Lesson 1: Introduction to Data Science
Today, Data rules the world. This has resulted in a huge demand
for Data Scientists.
A Data Scientist helps companies with data-driven decisions, to
make their business better.
Data Science is a combination of multiple disciplines that uses
statistics, data analysis, and machine learning to analyze data
and to extract knowledge and insights from it.
What is Data?
Data is a collection of information.
One purpose of Data Science is to structure data, making it
interpretable and easy to work with.
Data can be categorized into two groups:
Structured data
Unstructured data
Unstructured Data
Unstructured data is not organized. We must organize the data
for analysis purposes.
1
Structured Data
Structured data is organized and easier to work with.
2
How to Structure Data?
We can use an array or a database table to structure or present
data.
Example of an array:
[80, 85, 90, 95, 100, 105, 110, 115, 120, 125]
The following example shows how to create an array in Python:
Example
Array = [80, 85, 90, 95, 100, 105, 110, 115, 120, 125]
print(Array)
It is common to work with very large data sets in Data Science.
In this tutorial we will try to make it as easy as possible to
understand the concepts of Data Science. We will therefore work
with a small data set that is easy to interpret.
What is Data Science?
Data Science is about data gathering, analysis and decision-
making.
3
Data Science is about finding patterns in data, through analysis,
and make future predictions.
By using Data Science, companies are able to make:
Better decisions (should we choose A or B)
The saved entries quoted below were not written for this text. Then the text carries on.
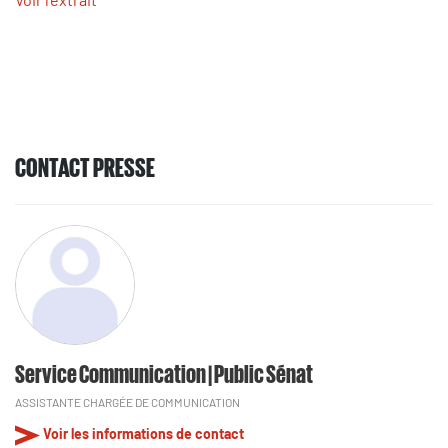
CONTACT PRESSE
Service Communication | Public Sénat
ASSISTANTE CHARGÉE DE COMMUNICATION
Voir les informations de contact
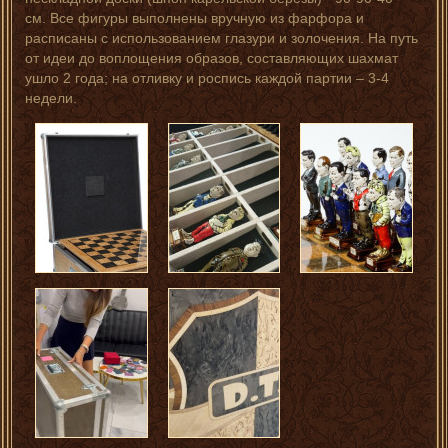
см. Все фигуры выполнены вручную из фарфора и
расписаны с использованием глазури и золочения. На путь
от идеи до воплощения образов, составляющих шахмат
ушло 2 года; на отливку и роспись каждой партии – 3-4
недели.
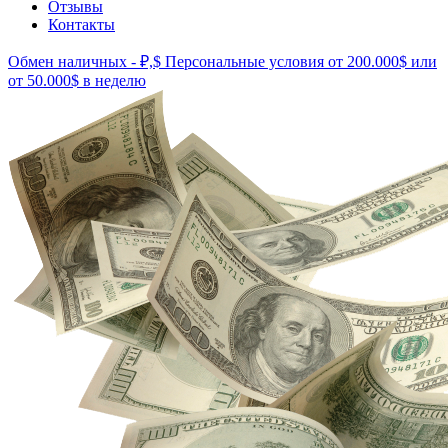
Отзывы
Контакты
Обмен наличных - ₽,$
Персональные условия от 200.000$ или
от 50.000$ в неделю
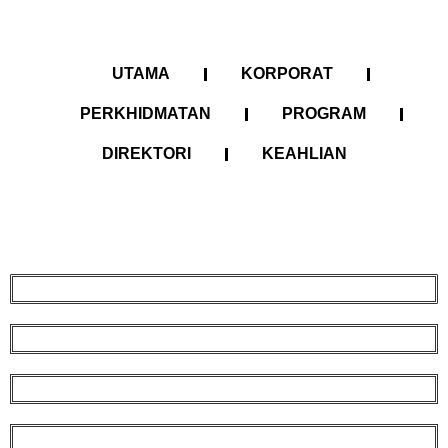
UTAMA
KORPORAT
PERKHIDMATAN
PROGRAM
DIREKTORI
KEAHLIAN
Predictive analysis (what will happen next?)
Pattern discoveries (find pattern, or maybe hidden
information in the data)
Where is Data Science Needed?
Data Science is used in many industries in the world today, e.g.
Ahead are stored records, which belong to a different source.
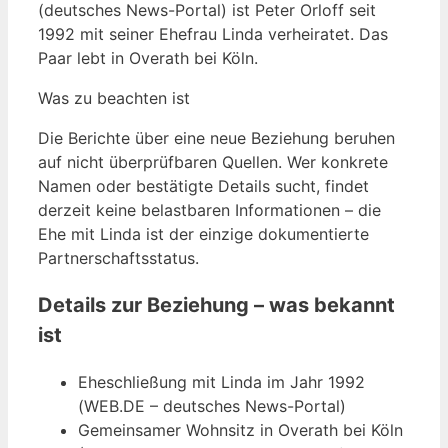
(deutsches News-Portal) ist Peter Orloff seit
1992 mit seiner Ehefrau Linda verheiratet. Das
Paar lebt in Overath bei Köln.
Was zu beachten ist
Die Berichte über eine neue Beziehung beruhen
auf nicht überprüfbaren Quellen. Wer konkrete
Namen oder bestätigte Details sucht, findet
derzeit keine belastbaren Informationen – die
Ehe mit Linda ist der einzige dokumentierte
Partnerschaftsstatus.
Details zur Beziehung – was bekannt
ist
Eheschließung mit Linda im Jahr 1992
(WEB.DE – deutsches News-Portal)
Gemeinsamer Wohnsitz in Overath bei Köln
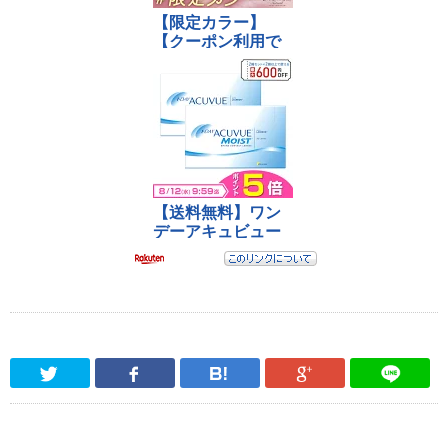
Twitter
Facebook
はてなブックマーク
Google Pl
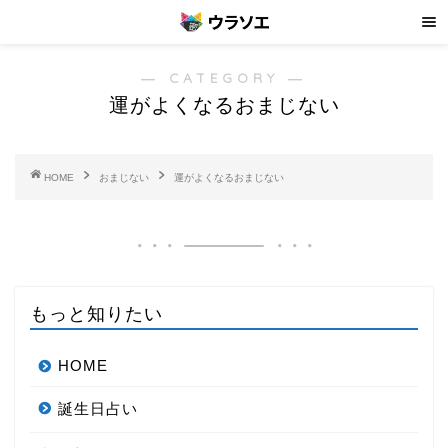
― CATEGORY ―
運がよくなるおまじない
HOME
おまじない
運がよくなるおまじない
もっと知りたい
HOME
誕生日占い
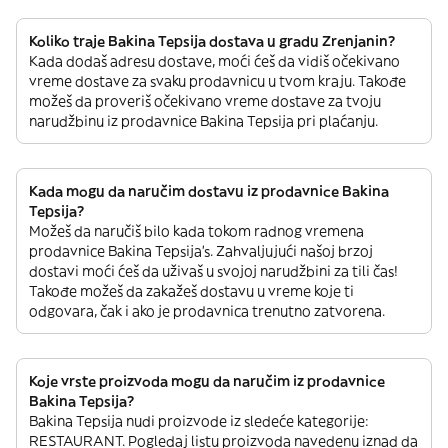
Koliko traje Bakina Tepsija dostava u gradu Zrenjanin?
Kada dodaš adresu dostave, moći ćeš da vidiš očekivano
vreme dostave za svaku prodavnicu u tvom kraju. Takođe
možeš da proveriš očekivano vreme dostave za tvoju
narudžbinu iz prodavnice Bakina Tepsija pri plaćanju.
Kada mogu da naručim dostavu iz prodavnice Bakina
Tepsija?
Možeš da naručiš bilo kada tokom radnog vremena
prodavnice Bakina Tepsija’s. Zahvaljujući našoj brzoj
dostavi moći ćeš da uživaš u svojoj narudžbini za tili čas!
Takođe možeš da zakažeš dostavu u vreme koje ti
odgovara, čak i ako je prodavnica trenutno zatvorena.
Koje vrste proizvoda mogu da naručim iz prodavnice
Bakina Tepsija?
Bakina Tepsija nudi proizvode iz sledeće kategorije:
RESTAURANT. Pogledaj listu proizvoda navedenu iznad da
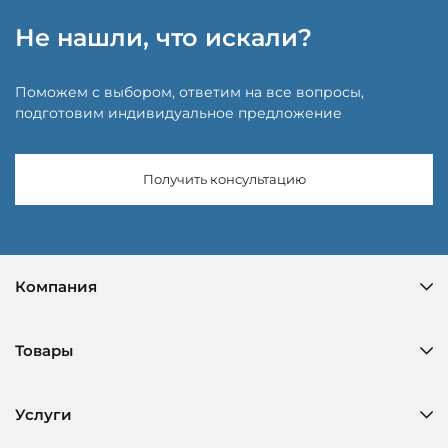
Не нашли, что искали?
Поможем с выбором, ответим на все вопросы,
подготовим индивидуальное предложение
Получить консультацию
Компания
Товары
Услуги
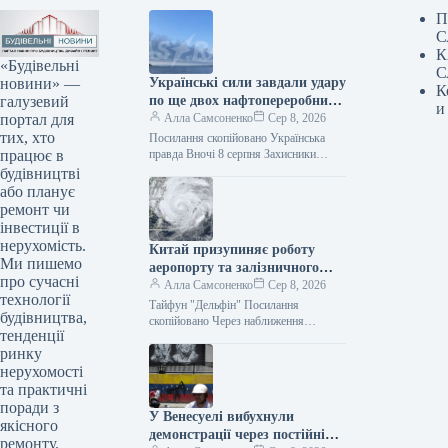
П
С
К
«Будівельні
С
новини» —
Українські сили завдали удару
К
галузевий
по ще двох нафтопереробних
и
портал для
заводах у Росії, повідомив
Алла Самсоненко
Сер 8, 2026
тих, хто
Генеральний штаб.
Посилання скопійовано Українська
працює в
правда Вночі 8 серпня Захисники
України завдали удару по Ільському та
будівництві
Сизранському нафтопереробних
або планує
заводах у Росії, а…
ремонт чи
інвестиції в
нерухомість.
Китай призупиняє роботу
Ми пишемо
аеропорту та залізничного
про сучасні
сполучення через буревій
Алла Самсоненко
Сер 8, 2026
технології
“Дельфін”
Тайфун "Дельфін" Посилання
будівництва,
скопійовано Через наближення
тенденції
тайфуну “Дельфін” Китай тимчасово
ринку
припиняє авіасполучення та обмежує
рух частини поїздів у районі дельти…
нерухомості
та практичні
поради з
У Венесуелі вибухнули
якісного
демонстрації через постійні
ремонту.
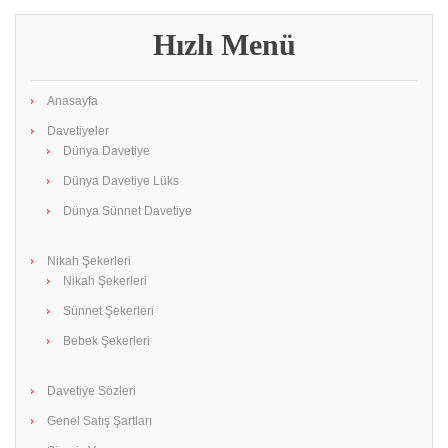
Hızlı Menü
Anasayfa
Davetiyeler
Dünya Davetiye
Dünya Davetiye Lüks
Dünya Sünnet Davetiye
Nikah Şekerleri
Nikah Şekerleri
Sünnet Şekerleri
Bebek Şekerleri
Davetiye Sözleri
Genel Satış Şartları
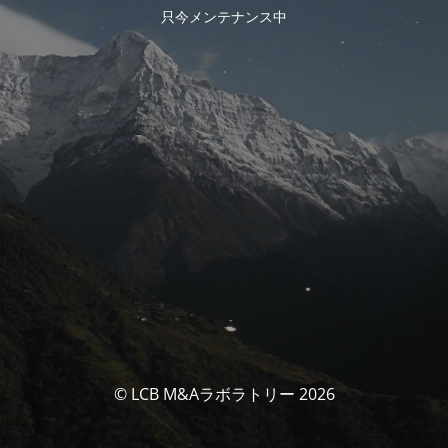
只今メンテナンス中
© LCB M&Aラボラトリー 2026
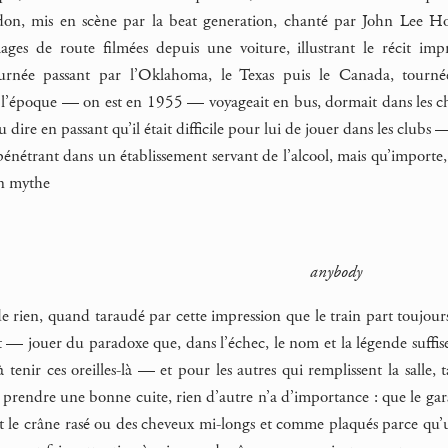
on, mis en scène par la beat generation, chanté par John Lee Hoo
mages de route filmées depuis une voiture, illustrant le récit 
ournée passant par l’Oklahoma, le Texas puis le Canada, tourné
à l’époque — on est en 1955 — voyageait en bus, dormait dans les ch
dire en passant qu’il était difficile pour lui de jouer dans les cl
énétrant dans un établissement servant de l’alcool, mais qu’importe, le
n mythe
anybody
 rien, quand taraudé par cette impression que le train part toujours 
t — jouer du paradoxe que, dans l’échec, le nom et la légende suffis
enir ces oreilles-là — et pour les autres qui remplissent la salle, 
 prendre une bonne cuite, rien d’autre n’a d’importance : que le gars
it le crâne rasé ou des cheveux mi-longs et comme plaqués parce qu’un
banking, consultancy, healthcare, and manufacturing.
Examples of where Data Science is needed:
For route planning: To discover the best routes to ship
To foresee delays for flight/ship/train etc. (through
predictive analysis)
To create promotional offers
To find the best suited time to deliver goods
To forecast the next years revenue for a company
To analyze health benefit of training
To predict who will win elections
Data Science can be applied in nearly every part of a business
where data is available. Examples are:
Consumer goods
Stock markets
Industry
Politics
Logistic companies
E-commerce
How Does a Data Scientist Work?
A Data Scientist requires expertise in several backgrounds:
Machine Learning
4
Statistics
Programming (Python or R)
Mathematics
Databases
A Data Scientist must find patterns within the data. Before
he/she can find the patterns, he/she must organize the data in a
standard format.
Here is how a Data Scientist works:
Ask the right questions - To understand the business
problem.
Explore and collect data - From database, web logs,
customer feedback, etc.
Extract the data - Transform the data to a standardized
format.
Clean the data - Remove erroneous values from the data.
Find and replace missing values - Check for missing
values and replace them with a suitable value (e.g. an
average value).
Normalize data - Scale the values in a practical range (e.g.
140 cm is smaller than 1,8 m. However, the number 140 is
larger than 1,8. - so scaling is important).
Analyze data, find patterns and make future
predictions.
Represent the result - Present the result with useful
insights in a way the "company" can understand.